Want to make a difference? Get out of the weeds! Part I



Dan Morris
07/28/2015

For this particular column, I am asking you, the reader, to think for a moment about what role you occupy in business improvement and the role of BPM within your business. Each business is unique and each position within a business is also unique. However in the end, the same paths will lead each to success and the same mistakes can lead to failures. As you read through this column, each of you must ask yourself what you can do to nudge things towards success and nudge things away from failure. If you are a key executive, you might be able to make major changes towards a culture of improvement. If you are the newest member on the team, you might still be able to influence those above you. Everyone has a role and everyone can be part of the problem or part of the solution. If we want to see a culture of improvement, we might also have to improve our own processes to get there.
Business Transformation seems to be experiencing difficulty in some companies. I am seeing budget pressures and cuts, staffing cuts, and a de-emphasis of disciplines like Six Sigma in several companies I am talking to. In looking at what is going on, I am seeing a type of stagnation in the growth of BPM activities and a shift in emphasis from the business side to the technical side of Business Transformation.
It seems like the real issue is that the business transformation practitioners have somehow become focused on small improvements and the big, really transformative changes are focusing on the IT use of BPMS tools. It also seems that with all the cost reduction measures of the past 15 years, many business operations are now so lean that they have no elasticity and many managers are okay with shifting responsibility for operational improvement to IT and the automation of manual work.
This observation is based on discussions with several people, representing multiple companies. I would like to hear from you regarding what you are experiencing in your company. Please take a couple of minutes to send me a note at daniel.morris@wendan-consulting.com. Your feedback will be greatly appreciated.
The underlying issue is one of benefit. All the small reductions in staff are individually beneficial from a cost perspective, but even when added together one must question the real benefit they bring to a company. I call a focus on these small improvements "working in the weeds". While benefit is definitely delivered, the question that must be answered is "Is it enough to make the BPM group really relevant in the whole scheme of company operations?"
Benefit and Value
Have both benefit and value been defined in your company relative to work done by the BPM group? Do you know the thresholds that determine when benefit or value delivered is considered enough to make a difference by management? Do you know if different managers have different ideas of where these thresholds are? If you are a key manager, have you communicated your thresholds to the BPM group?
If you don’t know the thresholds, you are "flying blind in the mountains". But I find that few people involved in delivering BPM and BPMS enabled BPM improvements really can define these things. Without such an understanding how can anyone answer the question of "what value or benefit is BPM bringing to the company?"

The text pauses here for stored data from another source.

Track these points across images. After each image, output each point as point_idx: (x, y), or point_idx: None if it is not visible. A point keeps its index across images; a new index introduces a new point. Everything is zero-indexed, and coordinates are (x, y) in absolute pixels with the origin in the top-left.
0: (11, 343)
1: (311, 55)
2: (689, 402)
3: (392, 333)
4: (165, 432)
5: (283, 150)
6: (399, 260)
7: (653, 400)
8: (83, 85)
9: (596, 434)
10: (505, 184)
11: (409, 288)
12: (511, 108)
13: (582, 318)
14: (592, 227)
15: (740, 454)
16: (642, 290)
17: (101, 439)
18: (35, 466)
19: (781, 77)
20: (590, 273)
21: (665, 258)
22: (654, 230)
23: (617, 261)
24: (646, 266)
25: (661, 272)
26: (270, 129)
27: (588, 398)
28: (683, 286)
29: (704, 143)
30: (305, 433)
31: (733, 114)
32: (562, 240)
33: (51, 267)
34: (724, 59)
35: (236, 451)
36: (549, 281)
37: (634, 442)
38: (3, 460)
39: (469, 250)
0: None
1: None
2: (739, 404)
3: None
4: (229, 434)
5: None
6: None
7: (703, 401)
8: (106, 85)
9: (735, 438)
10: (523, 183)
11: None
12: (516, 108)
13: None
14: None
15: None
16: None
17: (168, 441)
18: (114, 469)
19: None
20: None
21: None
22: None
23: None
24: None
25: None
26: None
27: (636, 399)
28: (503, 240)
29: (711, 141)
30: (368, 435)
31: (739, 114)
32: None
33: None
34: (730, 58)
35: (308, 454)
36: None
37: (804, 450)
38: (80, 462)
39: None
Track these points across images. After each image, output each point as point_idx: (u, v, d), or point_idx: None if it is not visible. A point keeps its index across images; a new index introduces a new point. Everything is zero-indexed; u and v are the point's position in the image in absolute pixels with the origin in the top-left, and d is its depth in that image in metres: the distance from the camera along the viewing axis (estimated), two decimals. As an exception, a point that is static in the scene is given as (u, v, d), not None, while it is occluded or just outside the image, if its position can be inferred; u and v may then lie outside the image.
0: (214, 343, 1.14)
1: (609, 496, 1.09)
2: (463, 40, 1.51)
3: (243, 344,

We also see that people have a hard time answering the questions - What improvements are really valuable to the company? What does executive management believe needs to change to give them real value for their budget investment? Is executive management defining a vision that can allow value to be addressed?
The fact is that every BPM group must react to project requests. Equally true is the fact that there are a limited number of people in the BPM group and a limited budget. So what do you work on? Is it first come first served? Is it the squeaky wheel selection approach? Is the selection directed by rules and is it formal – based on a written request with problem/impact/scope/benefit information? Does the request include a commitment by the requesting manager to engage and provide the time and staff needed to properly define the problem and design the solution with the BPM team?

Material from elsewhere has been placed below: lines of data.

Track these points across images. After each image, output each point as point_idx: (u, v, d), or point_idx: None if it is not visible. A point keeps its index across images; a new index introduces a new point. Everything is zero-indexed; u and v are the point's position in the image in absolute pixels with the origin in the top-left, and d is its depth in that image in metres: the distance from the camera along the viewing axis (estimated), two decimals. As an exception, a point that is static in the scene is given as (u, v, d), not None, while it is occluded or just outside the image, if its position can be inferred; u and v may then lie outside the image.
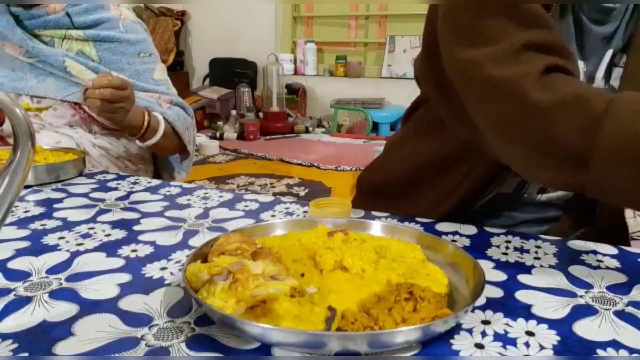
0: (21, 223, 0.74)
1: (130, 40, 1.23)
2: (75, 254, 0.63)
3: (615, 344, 0.45)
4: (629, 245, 0.76)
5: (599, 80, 0.76)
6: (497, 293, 0.54)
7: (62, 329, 0.46)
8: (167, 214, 0.79)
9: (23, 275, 0.57)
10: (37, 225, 0.73)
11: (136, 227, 0.72)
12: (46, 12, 1.18)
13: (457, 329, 0.47)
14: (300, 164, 3.49)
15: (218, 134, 4.15)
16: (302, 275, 0.52)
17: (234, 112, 4.45)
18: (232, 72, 4.80)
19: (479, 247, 0.67)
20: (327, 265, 0.53)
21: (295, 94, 4.60)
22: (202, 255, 0.55)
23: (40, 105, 1.19)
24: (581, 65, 0.76)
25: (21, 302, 0.51)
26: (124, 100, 1.04)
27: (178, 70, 4.89)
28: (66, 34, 1.19)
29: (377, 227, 0.65)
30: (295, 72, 4.79)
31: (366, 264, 0.54)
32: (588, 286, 0.56)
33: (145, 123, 1.13)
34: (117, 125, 1.13)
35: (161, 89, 1.26)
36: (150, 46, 1.29)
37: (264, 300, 0.44)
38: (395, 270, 0.53)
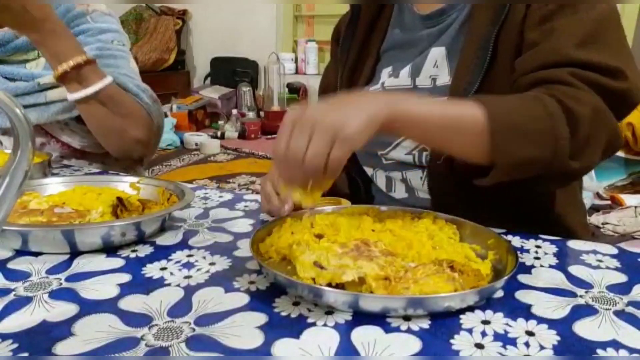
0: (22, 223, 0.74)
1: (102, 28, 1.14)
2: (75, 254, 0.63)
3: (615, 344, 0.45)
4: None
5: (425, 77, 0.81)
6: (497, 293, 0.53)
7: (62, 329, 0.46)
8: (168, 213, 0.78)
9: (23, 275, 0.57)
10: (37, 225, 0.73)
11: (136, 227, 0.72)
12: (14, 36, 1.09)
13: (457, 328, 0.47)
14: (301, 163, 3.48)
15: (219, 133, 4.14)
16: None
17: (235, 111, 4.44)
18: (233, 71, 4.79)
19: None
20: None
21: (296, 93, 4.59)
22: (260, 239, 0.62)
23: None
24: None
25: (21, 302, 0.51)
26: None
27: (179, 69, 4.86)
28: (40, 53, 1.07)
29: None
30: (297, 72, 4.77)
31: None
32: (588, 286, 0.56)
33: (77, 61, 0.96)
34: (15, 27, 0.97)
35: (137, 80, 1.13)
36: (124, 38, 1.18)
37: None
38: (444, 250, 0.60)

These are important questions because they allow the BPM group to differentiate and mix the projects it will work on as well as to know which projects are seen as providing value. Doing this will help the group move to bigger and more mission critical projects – and, I believe all of these larger projects need help from professional business focused BPM practitioners. This is what will allow the BPM team to begin to focus on value and making changes that do more than deliver individual small benefits.
Follow up – Value delivered
Also, if benefits and value are not formally measured following the delivery of an improvement, are estimates really trusted? Without formal measurement, any value will up to individual opinions, and they will vary – not a good place to be.
For this reason, I recommend that any benefit or value targets not only be clearly defined in the project request, but that the request also include how the improvement will be measured and thus proven. I also suggest that only numeric performance and other improvement measurement should count. If it is not some number based measurement, you are again in the world of perception and opinion. If you are a key executive, do you require your managers to define measurable benefits?
Clearly, only when enough provable value is sufficient to reach a level where it is noticed as being very important to the business and its success, will business transformation efforts begin to become indispensable. Executive level management must agree regarding how value is to be measured.
Business operations, strategy, the operating model, compliance mandates and more are driving constant change – from weed level to strategic level. To be competitive, companies must be able to deliver even large scale change quickly and for low cost. And the ability to deliver high value solutions that work the first time is critical – and will become a separator in the game that is beginning.
The only group in the company that can deliver the support that this level of controlled evolution requires is the BPM group. No other group can do this – not IT, not the individual departments.
That is why it is so important that the BPM group begin to evolve and begin building the capabilities that will be needed. Building the confidence that is needed to help the BPM group evolve to this indispensable level is why defined value delivery is critical.